Faster Parallel Exact Density Peaks Clustering

Clustering multidimensional points is a fundamental data mining task, with applications in many fields, such as astronomy, neuroscience, bioinformatics, and computer vision. The goal of clustering algorithms is to group similar objects together. Density-based clustering is a clustering approach that defines clusters as dense regions of points. It has the advantage of being able to detect clusters of arbitrary shapes, rendering it useful in many applications. In this paper, we propose fast parallel algorithms for Density Peaks Clustering (DPC), a popular version of density-based clustering. Existing exact DPC algorithms suffer from low parallelism both in theory and in practice, which limits their application to large-scale data sets. Our most performant algorithm, which is based on priority search kd-trees, achieves $O(\log n\log\log n)$ span (parallel time complexity) for a data set of $n$ points. Our algorithm is also work-efficient, achieving a work complexity matching the best existing sequential exact DPC algorithm. In addition, we present another DPC algorithm based on a Fenwick tree that makes fewer assumptions for its average-case complexity to hold. We provide optimized implementations of our algorithms and evaluate their performance via extensive experiments. On a 30-core machine with two-way hyperthreading, we find that our best algorithm achieves a 10.8--13169x speedup over the previous best parallel exact DPC algorithm. Compared to the state-of-the-art parallel approximate DPC algorithm, our best algorithm achieves a 1.5--4206x speedup, while being exact.

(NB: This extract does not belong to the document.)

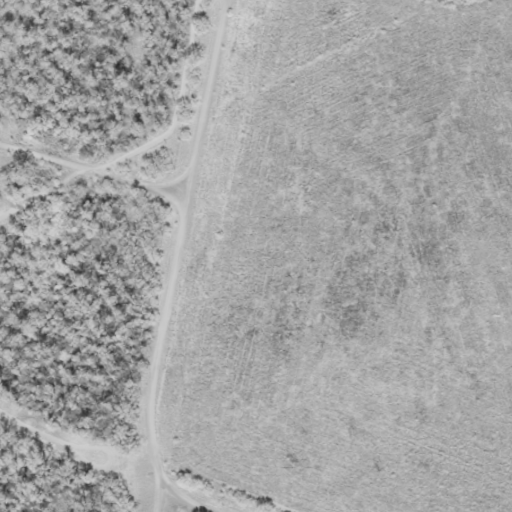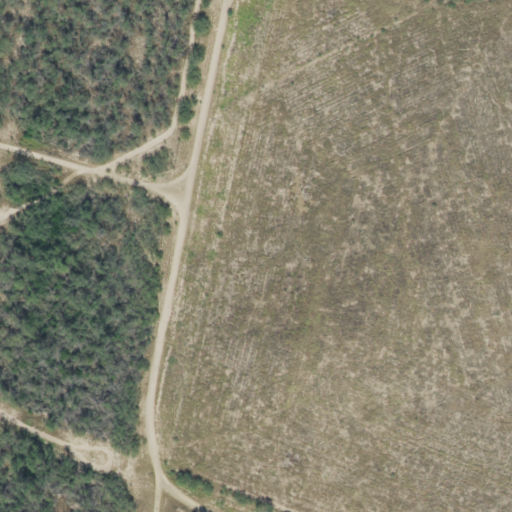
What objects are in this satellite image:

翻译：多维点聚类是一项基础的数据挖掘任务，在天文学、神经科学、生物信息学和计算机视觉等多个领域具有广泛应用。聚类算法的目标是将相似的对象分组。基于密度的聚类是一种将簇定义为高密度点区域的聚类方法，其优势在于能够检测任意形状的簇，从而在许多应用中具有实用性。本文针对密度峰值聚类（DPC）这种流行的基于密度的聚类变体，提出了一种快速并行算法。现有的精确DPC算法在理论上和实践中均存在并行度低的问题，这限制了其在大规模数据集上的应用。我们性能最优的算法基于优先搜索kd树，对于包含n个点的数据集，实现了O(log n log log n)的跨度（并行时间复杂度）。该算法也具有工作高效性，其工作复杂度与现有最佳串行精确DPC算法相匹配。此外，我们还提出了另一种基于Fenwick树的DPC算法，该算法在平均情况复杂度成立时所需假设更少。我们提供了所提算法的优化实现，并通过大量实验评估了其性能。在一台支持双向超线程的30核机器上，我们发现最优算法相比先前最佳的并行精确DPC算法实现了10.8至13169倍的加速。与最先进的并行近似DPC算法相比，我们的最优算法在保持精确性的同时，实现了1.5至4206倍的加速。